Belki önümüzdeki dönemde bu olayın yaşanmasına sebebiyet veren başka ayrıntılar da çıkacak. Ama cevabı verilmese de şu sorular durumun ne olduğu bize az çok göstermektedir:
1- Köylülerin de kabul ettiği şekilde, kamyondakiler yolu şaşırdıklarını ve köylülerle bir ilgilerinin olmadığını söylemelerine rağmen, karakolu arayıp gerillaların önünü kesme talimatını köylülere veren kişi kim?

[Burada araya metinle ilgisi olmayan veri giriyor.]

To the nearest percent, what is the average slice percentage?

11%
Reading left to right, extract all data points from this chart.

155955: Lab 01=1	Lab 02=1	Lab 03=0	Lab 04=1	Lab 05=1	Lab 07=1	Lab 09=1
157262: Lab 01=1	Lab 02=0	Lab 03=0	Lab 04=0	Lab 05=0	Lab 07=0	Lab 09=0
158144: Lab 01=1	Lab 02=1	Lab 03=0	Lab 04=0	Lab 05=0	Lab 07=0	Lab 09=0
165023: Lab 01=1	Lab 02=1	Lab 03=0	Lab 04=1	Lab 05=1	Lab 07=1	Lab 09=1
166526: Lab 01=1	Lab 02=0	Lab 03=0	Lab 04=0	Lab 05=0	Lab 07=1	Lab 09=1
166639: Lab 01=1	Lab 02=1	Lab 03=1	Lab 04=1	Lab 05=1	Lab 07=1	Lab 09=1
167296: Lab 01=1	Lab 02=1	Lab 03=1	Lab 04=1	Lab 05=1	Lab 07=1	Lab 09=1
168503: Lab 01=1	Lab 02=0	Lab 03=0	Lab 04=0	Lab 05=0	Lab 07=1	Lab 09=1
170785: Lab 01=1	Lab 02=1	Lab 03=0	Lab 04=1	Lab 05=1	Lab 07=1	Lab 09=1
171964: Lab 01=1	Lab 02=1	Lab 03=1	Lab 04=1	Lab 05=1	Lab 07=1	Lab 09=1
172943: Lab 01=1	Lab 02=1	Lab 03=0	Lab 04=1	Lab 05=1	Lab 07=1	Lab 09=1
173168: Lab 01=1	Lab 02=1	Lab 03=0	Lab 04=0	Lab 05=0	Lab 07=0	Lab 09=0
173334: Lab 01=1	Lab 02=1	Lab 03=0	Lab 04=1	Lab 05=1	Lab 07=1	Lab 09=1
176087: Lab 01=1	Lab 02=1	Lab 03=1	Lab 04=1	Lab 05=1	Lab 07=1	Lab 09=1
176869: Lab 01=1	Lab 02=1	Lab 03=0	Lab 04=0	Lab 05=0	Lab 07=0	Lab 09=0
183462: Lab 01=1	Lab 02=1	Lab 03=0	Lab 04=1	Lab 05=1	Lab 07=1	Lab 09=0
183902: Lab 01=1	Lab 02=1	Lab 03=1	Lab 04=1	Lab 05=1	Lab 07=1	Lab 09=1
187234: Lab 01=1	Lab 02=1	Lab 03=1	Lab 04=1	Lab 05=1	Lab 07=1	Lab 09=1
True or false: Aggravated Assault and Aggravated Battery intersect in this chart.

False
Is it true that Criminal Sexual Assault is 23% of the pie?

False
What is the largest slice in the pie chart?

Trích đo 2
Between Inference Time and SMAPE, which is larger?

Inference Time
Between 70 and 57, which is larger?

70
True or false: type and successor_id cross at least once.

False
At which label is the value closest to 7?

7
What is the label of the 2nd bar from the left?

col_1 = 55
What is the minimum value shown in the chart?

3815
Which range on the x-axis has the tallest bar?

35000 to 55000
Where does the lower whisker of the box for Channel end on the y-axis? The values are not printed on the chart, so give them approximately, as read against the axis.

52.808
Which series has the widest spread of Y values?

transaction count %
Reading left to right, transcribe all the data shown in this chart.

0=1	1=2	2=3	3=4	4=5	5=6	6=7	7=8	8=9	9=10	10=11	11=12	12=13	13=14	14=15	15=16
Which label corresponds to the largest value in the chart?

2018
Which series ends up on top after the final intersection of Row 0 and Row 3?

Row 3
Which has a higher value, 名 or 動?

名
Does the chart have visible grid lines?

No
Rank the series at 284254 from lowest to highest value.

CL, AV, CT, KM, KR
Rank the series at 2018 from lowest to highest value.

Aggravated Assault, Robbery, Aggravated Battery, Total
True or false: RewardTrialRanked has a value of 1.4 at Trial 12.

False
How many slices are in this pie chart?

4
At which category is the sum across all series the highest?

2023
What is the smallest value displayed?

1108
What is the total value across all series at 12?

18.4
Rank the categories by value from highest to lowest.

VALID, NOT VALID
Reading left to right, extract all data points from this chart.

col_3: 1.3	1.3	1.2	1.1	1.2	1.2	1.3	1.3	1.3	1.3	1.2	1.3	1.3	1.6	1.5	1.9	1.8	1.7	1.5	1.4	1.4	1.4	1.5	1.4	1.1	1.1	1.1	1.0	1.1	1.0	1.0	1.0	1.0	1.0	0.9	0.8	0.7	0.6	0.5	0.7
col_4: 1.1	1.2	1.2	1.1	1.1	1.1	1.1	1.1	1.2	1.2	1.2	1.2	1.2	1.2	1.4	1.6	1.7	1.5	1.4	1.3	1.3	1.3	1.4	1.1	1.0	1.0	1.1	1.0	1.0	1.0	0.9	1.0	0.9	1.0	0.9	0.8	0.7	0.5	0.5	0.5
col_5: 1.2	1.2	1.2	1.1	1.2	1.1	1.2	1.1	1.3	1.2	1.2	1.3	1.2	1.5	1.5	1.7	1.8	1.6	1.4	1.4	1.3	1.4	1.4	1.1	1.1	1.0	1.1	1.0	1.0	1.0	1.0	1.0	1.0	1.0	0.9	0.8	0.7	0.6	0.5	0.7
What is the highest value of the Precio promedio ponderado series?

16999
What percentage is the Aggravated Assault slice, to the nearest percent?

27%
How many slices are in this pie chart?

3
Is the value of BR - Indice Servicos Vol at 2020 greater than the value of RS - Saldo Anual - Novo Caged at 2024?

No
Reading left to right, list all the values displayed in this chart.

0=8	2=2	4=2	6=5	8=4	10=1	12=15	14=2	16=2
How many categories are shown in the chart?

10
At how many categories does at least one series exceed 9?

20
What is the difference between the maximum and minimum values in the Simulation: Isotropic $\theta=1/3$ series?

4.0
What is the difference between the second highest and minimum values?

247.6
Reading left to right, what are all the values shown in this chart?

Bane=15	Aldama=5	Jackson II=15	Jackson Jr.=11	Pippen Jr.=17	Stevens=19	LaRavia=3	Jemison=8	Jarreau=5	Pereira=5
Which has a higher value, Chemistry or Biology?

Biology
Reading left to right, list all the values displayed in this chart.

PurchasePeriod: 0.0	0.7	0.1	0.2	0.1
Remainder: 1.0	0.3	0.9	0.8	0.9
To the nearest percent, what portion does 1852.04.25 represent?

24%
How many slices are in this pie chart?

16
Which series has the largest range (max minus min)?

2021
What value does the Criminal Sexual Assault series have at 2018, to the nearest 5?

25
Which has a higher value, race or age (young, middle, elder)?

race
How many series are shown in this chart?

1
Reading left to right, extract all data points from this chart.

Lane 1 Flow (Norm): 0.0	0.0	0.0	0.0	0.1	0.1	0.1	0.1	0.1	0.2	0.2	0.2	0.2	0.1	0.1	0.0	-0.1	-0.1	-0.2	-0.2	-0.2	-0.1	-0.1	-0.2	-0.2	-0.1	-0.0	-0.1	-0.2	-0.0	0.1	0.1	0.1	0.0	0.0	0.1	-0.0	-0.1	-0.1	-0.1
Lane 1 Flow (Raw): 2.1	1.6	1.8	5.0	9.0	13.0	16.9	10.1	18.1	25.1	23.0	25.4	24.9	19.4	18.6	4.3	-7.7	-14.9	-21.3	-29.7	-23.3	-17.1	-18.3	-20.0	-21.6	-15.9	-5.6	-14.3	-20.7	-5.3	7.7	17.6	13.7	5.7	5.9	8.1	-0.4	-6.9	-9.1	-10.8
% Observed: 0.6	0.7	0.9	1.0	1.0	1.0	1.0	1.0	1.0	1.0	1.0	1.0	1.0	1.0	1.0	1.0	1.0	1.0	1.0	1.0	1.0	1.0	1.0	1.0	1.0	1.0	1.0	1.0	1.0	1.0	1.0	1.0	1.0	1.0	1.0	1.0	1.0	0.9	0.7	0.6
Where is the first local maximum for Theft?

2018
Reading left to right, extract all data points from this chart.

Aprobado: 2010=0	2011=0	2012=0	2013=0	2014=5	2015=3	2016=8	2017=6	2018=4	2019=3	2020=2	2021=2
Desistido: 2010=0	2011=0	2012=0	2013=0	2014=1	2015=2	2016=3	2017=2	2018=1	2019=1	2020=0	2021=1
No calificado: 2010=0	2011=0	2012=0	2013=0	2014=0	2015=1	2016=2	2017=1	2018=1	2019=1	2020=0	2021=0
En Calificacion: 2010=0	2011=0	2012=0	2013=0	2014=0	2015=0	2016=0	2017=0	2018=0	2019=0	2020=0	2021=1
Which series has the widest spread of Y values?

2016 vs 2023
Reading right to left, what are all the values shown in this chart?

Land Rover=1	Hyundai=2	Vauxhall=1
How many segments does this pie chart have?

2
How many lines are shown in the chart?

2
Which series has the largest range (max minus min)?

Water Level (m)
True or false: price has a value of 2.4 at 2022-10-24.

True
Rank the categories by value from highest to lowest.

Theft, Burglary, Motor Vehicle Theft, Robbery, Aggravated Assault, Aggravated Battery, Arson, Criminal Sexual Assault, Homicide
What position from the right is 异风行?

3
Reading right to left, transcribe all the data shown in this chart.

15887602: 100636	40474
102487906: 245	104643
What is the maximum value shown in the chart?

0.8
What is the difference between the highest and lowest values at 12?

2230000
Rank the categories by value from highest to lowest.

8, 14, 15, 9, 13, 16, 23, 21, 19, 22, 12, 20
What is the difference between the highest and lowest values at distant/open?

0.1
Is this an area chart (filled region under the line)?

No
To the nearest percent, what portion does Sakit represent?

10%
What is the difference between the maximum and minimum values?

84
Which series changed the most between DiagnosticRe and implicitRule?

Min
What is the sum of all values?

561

2- Köylülere, araçtakileri sağ ya da ölü ele geçirmeleri talimatını veren karakoldaki görevli kim? Neden köylülerle konuşmanın ses kaydı yayımlanmıyor?
3-Patlamadan önce kamyonda 4 gerilla olduğunu bilen ve patlama olur olmaz kamyondaki 4 gerillanın öldüğünü Reuters ve MİT güdümlü El Cezire Türkçe’ye açıklayan ‘güvenlik ve içişleri’ kaynakları kimler?
4- Patlamanın olduğu gece havuz medyasının tamamı o anda patlamada, kamyona bomba yükleyen 4 gerillanın olduğunu sosyal medyada paylaşmasına rağmen, ertesi sabah neden patlama anındaki ‘ölen 4 gerilla’ haberinin kaynağını açıklamadılar ve açıklamıyorlar?
5- Köylülere, gerillaların ölü ya da sağ ele geçirilmesi için ne vaad edildi veya gerillaların geçişine izin verilmesi halinde ne ile tehdit edildiler?
6- Gerillanın köyleri hedeflemesinin hiçbir nedeni yok ve üstelik köylülerin ifadesine göre de köyden uzaklaşmak istiyorlardı. Neden o köylüleri gerillanın üstüne salan ve patlamaya zemin hazırlayan ‘güvenlik güçlerine’ dikkat çekilmiyor?